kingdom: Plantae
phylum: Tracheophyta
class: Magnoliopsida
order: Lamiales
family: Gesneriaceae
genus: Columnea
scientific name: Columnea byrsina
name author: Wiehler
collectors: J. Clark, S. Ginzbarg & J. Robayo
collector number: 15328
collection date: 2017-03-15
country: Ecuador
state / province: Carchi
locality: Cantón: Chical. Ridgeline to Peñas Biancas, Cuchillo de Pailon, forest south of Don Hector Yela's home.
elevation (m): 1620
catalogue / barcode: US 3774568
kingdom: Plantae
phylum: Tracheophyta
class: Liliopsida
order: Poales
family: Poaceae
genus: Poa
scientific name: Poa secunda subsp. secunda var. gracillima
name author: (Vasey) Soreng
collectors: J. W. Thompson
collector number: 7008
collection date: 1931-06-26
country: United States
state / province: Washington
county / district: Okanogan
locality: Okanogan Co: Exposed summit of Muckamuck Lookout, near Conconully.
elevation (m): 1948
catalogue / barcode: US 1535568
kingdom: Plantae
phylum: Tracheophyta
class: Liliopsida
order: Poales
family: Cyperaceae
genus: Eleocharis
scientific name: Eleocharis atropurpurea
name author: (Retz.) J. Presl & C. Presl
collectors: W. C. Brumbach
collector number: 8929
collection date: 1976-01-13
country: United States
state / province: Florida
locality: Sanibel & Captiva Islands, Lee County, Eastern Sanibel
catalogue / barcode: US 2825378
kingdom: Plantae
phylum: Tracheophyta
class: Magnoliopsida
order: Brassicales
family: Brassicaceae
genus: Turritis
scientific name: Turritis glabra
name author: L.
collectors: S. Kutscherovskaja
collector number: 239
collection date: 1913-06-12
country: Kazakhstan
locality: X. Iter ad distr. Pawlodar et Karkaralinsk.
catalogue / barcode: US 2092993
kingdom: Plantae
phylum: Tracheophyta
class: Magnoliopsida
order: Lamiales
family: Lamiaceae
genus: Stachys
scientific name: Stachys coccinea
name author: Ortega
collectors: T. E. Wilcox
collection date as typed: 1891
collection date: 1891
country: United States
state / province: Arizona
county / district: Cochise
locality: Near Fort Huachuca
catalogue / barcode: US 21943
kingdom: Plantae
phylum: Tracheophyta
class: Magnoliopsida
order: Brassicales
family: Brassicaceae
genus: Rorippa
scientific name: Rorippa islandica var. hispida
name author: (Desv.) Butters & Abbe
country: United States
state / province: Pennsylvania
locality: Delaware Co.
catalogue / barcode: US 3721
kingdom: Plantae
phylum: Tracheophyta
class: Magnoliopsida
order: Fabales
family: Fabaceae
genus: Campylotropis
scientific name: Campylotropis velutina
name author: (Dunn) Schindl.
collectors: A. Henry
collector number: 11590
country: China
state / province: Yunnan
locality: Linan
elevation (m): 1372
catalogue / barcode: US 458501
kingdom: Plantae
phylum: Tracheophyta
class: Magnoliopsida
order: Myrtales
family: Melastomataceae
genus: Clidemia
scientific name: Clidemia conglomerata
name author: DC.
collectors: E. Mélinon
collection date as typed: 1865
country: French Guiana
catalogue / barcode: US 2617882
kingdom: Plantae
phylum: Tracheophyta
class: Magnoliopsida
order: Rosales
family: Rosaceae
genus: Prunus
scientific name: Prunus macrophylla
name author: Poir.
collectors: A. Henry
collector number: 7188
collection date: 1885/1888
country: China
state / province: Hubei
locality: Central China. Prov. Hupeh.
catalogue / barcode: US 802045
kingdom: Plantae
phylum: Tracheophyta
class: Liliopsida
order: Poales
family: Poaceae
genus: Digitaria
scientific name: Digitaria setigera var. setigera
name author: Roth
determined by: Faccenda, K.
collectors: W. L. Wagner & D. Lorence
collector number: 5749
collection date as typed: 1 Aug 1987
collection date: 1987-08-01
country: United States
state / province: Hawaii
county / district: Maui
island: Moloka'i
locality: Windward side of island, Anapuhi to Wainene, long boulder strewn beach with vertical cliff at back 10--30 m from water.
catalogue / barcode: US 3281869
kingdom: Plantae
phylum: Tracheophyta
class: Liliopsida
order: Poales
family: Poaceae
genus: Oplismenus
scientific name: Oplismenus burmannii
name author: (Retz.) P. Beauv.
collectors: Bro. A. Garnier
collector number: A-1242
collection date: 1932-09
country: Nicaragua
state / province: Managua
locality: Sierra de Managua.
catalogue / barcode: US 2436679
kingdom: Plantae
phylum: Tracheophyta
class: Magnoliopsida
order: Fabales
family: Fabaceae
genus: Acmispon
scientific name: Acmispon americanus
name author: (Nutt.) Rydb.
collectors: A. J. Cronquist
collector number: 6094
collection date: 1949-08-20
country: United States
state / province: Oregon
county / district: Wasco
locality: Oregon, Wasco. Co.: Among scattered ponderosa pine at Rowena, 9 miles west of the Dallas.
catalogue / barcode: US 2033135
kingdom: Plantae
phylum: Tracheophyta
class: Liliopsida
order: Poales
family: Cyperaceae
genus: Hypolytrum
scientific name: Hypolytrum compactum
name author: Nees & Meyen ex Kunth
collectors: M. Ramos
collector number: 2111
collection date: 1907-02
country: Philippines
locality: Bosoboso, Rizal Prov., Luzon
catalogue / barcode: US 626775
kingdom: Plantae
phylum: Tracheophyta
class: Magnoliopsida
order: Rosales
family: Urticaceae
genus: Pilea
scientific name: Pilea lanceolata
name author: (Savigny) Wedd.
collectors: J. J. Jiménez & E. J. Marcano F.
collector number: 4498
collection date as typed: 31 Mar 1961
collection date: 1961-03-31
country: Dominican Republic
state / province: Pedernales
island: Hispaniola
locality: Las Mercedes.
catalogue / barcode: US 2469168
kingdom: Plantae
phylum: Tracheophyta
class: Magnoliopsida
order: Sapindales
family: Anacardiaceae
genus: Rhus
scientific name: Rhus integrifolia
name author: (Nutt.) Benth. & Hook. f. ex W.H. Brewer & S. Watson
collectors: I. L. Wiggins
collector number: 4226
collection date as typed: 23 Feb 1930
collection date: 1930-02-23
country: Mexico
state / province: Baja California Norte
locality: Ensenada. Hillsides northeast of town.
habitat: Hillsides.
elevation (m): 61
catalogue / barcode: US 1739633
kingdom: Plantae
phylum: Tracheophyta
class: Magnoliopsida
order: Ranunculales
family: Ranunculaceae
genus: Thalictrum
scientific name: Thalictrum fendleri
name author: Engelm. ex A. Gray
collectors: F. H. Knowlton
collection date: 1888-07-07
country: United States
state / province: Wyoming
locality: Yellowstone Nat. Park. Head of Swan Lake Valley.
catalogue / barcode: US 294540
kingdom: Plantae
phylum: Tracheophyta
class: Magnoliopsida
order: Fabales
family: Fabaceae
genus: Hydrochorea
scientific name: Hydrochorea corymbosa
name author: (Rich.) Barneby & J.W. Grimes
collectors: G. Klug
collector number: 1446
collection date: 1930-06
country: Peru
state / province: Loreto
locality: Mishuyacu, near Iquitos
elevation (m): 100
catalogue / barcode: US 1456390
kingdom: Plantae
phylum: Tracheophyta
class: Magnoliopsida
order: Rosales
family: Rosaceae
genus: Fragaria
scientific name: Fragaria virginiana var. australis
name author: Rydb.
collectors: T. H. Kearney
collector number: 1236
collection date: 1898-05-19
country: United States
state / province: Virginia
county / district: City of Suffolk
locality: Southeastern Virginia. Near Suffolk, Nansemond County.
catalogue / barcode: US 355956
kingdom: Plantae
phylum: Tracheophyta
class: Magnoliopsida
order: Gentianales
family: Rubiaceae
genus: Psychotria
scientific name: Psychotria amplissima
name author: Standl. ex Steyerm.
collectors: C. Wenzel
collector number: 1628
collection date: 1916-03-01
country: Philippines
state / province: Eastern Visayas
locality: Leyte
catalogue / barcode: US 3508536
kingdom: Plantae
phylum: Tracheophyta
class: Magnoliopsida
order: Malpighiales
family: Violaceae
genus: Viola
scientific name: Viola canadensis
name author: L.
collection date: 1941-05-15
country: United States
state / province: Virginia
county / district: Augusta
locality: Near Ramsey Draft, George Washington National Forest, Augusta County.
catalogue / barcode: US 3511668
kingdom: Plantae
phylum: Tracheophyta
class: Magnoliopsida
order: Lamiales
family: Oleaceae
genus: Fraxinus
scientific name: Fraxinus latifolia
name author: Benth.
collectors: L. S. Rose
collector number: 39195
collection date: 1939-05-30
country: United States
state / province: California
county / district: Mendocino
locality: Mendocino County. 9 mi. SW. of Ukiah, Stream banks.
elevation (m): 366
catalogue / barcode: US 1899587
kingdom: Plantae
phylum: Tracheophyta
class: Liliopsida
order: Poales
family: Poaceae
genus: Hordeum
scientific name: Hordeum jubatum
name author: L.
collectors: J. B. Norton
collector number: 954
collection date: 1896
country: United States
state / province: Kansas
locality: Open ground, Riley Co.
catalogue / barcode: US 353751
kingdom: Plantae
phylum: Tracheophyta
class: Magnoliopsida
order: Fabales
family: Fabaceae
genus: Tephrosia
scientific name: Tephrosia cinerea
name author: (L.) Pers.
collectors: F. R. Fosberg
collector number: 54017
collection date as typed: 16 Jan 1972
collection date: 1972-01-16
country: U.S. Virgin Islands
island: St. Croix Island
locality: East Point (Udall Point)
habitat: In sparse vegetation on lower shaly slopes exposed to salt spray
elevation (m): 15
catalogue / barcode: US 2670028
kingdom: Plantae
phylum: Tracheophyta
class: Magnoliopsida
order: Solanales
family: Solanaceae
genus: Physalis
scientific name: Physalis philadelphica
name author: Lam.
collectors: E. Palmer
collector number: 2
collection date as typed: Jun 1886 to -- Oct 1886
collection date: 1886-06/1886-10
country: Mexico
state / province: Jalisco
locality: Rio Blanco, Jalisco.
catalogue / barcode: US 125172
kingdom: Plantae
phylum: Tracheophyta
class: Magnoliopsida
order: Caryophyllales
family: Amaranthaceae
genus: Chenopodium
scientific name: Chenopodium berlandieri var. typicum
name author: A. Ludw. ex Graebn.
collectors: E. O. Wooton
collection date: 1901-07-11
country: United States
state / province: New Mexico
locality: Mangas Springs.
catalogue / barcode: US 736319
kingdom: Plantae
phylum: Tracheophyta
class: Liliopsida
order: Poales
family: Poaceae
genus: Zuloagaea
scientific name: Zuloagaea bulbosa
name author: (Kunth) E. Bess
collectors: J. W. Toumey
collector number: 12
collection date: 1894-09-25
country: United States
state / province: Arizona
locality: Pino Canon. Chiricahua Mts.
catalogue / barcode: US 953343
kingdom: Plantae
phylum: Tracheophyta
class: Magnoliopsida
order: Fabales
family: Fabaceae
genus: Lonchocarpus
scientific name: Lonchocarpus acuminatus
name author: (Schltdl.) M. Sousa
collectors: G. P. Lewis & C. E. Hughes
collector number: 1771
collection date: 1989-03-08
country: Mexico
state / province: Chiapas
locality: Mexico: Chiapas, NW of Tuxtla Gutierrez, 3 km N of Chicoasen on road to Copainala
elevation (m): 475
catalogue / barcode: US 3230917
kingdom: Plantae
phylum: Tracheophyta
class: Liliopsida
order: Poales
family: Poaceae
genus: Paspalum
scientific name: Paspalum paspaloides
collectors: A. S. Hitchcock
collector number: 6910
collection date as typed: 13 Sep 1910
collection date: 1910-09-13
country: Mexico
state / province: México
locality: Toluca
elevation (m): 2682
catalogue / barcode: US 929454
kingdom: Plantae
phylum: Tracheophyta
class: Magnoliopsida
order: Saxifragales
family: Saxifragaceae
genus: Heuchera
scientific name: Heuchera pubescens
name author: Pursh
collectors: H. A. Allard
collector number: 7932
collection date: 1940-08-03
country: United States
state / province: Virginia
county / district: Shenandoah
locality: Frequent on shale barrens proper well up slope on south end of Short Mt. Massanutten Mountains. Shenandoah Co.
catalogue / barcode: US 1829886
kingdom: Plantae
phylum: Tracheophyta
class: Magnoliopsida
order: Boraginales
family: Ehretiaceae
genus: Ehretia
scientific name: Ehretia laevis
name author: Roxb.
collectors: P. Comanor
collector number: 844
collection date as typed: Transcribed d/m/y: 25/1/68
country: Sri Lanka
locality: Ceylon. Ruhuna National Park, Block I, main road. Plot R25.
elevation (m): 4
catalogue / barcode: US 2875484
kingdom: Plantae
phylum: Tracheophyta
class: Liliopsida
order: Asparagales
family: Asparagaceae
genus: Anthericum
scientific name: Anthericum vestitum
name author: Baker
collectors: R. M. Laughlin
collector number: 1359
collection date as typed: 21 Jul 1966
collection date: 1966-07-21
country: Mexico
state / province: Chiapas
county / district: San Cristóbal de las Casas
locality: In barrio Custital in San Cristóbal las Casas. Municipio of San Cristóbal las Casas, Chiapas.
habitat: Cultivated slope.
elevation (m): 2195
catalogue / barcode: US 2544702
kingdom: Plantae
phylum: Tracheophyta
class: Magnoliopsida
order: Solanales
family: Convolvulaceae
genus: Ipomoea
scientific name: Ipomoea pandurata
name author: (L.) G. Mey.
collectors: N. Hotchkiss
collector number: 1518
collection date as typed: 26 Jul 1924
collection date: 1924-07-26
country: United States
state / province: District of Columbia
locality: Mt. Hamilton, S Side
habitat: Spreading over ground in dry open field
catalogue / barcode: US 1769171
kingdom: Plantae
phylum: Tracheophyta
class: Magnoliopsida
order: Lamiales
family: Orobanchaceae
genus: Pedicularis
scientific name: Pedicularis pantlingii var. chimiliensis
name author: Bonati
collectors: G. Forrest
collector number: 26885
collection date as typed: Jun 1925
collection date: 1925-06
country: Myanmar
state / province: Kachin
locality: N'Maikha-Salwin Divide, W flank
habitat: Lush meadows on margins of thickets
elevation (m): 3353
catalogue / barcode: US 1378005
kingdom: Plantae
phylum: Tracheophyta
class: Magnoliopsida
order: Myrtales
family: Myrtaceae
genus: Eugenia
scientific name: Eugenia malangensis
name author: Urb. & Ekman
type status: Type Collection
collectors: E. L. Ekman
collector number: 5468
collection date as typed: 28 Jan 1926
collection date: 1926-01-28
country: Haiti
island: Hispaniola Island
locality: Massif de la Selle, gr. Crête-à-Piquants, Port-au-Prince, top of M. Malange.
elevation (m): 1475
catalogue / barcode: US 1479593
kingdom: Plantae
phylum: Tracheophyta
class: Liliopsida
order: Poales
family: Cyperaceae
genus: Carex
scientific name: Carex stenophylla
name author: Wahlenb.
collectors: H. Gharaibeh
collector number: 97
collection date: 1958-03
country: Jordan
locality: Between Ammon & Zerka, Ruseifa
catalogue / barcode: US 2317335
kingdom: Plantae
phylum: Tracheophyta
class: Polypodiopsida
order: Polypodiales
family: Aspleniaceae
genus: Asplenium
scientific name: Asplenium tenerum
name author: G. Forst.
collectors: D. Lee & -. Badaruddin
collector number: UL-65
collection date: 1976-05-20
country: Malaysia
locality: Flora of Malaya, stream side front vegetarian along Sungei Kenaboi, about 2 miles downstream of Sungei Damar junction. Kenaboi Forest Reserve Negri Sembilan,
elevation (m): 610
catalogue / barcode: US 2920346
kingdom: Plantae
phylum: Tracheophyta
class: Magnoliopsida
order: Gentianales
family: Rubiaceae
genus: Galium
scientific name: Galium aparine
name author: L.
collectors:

TASK INSTRUCTIONS -
Rewrite the data from the very start through the line containing "catalogue / barcode: US 3774568", replacing "collector number" with "field number" and leaving everything else the same.

RESPONSE -
kingdom: Plantae
phylum: Tracheophyta
class: Magnoliopsida
order: Lamiales
family: Gesneriaceae
genus: Columnea
scientific name: Columnea byrsina
name author: Wiehler
collectors: J. Clark, S. Ginzbarg & J. Robayo
field number: 15328
collection date: 2017-03-15
country: Ecuador
state / province: Carchi
locality: Cantón: Chical. Ridgeline to Peñas Biancas, Cuchillo de Pailon, forest south of Don Hector Yela's home.
elevation (m): 1620
catalogue / barcode: US 3774568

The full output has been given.